Chicago’s southern suburbs have been through hard times ever since the steel mills began closing in the 1980s.  Populations began moving north and west. Businesses departed.  And in recent years, the foreclosure crisis ripped through the remaining neighborhoods.

Chicago BlogAbout one-fourth of the housing stock—or approximately 48,000 units—in South Cook County has been affected by foreclosure since 2005, according to DePaul University’s Institute of Housing Studies database.

Crain’s Chicago Business put it more bluntly: Will the foreclosure crisis kill Chicago?

But amid these challenges the area has adopted innovative, collaborative approaches to stemming the spiral of foreclosures.

In South Cook County, for example, 19 municipalities banded together to create the Chicago Southland Housing and Community Development Collaborative, which now counts 23 jurisdictions among its members.  With support from regional intermediaries like the Metropolitan Planning Council and the Chicago Metropolitan Agency for Planning (CMAP), the group is leveraging resources and forging new public and private efforts to stabilize housing markets and plan for economic development, and it is drawing on new and innovative tools to help achieve its goals.

The first tool is the new Southland Community Development Fund, which leverages public and private funds for priority transit-oriented development opportunities across jurisdictions.  Robin Snyderman, of Brick Partners, called the Fund’s formation “incredibly promising.”

The second tool is the South Suburban Land Bank.  Spearheaded in 2012 through the South Suburban Mayors and Managers Association, the land bank is working to stabilize the surrounding communities by buying, holding, and when the time is right, developing vacant properties.  Because land banks can take the form of a quasi-governmental entity, they can more quickly scrub the titles clean of liens and taxes, making them easier to sell and ultimately helping to stem the downward spiral of a community.  Cook County recently created its own land bank to address the growing problem.  The goal, according to planning documents, was to work closely with the South Suburban Land Bank.

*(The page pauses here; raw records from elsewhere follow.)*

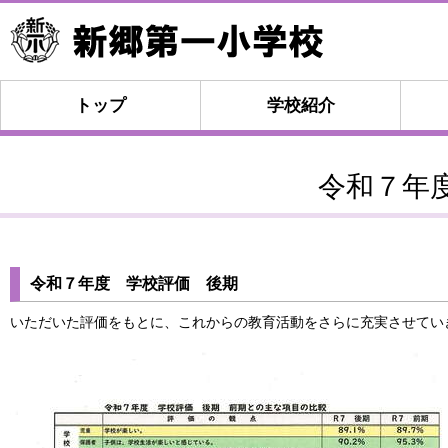
トップ
学校紹介
令和７年
令和７年度 学校評価 後期
いただいた評価をもとに、これからの教育活動をさらに充実させてい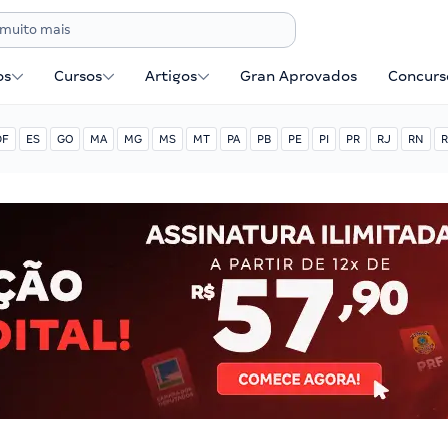
os
Cursos
Artigos
Gran Aprovados
Concurse
DF
ES
GO
MA
MG
MS
MT
PA
PB
PE
PI
PR
RJ
RN
R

To that end, the land banks recently succeeded in winning a $6 million award through the national foreclosure settlement with banks.

In addition, Cook County is working with CMAP to launch a new strategic planning process that will help realign a range of federal resources to better support municipal collaborations on housing, transportation planning, economic development, and social services.  This process will lead to a new Consolidated Plan and Comprehensive Economic Development Strategy for the County.

These innovative examples of regional thinking and collaboration are encouraging.  But the process has not been without struggle.  As we document in our case studies, challenges stem largely from the novelty of the organizational structure.  Federal grants and state and city government offices are often not equipped to work with these kinds of collaboratives when issuing grants or other support.

Despite the hurdles, collaborative efforts in Chicago’s Southland and in its western suburbs have managed to make headway. Together the South and West Cook County collaboratives have secured more than $70 million to invest in their sub-regional goals, and other suburbs are seeking to mimic the efforts.

In fact, when asked what distinguished transformative resilience among distressed communities, the former Chairman of the Federal Reserve Ben Bernanke singled out  “the presence of a community leader and collaboration around a vision for the future.” By that standard, Chicago is on the right track.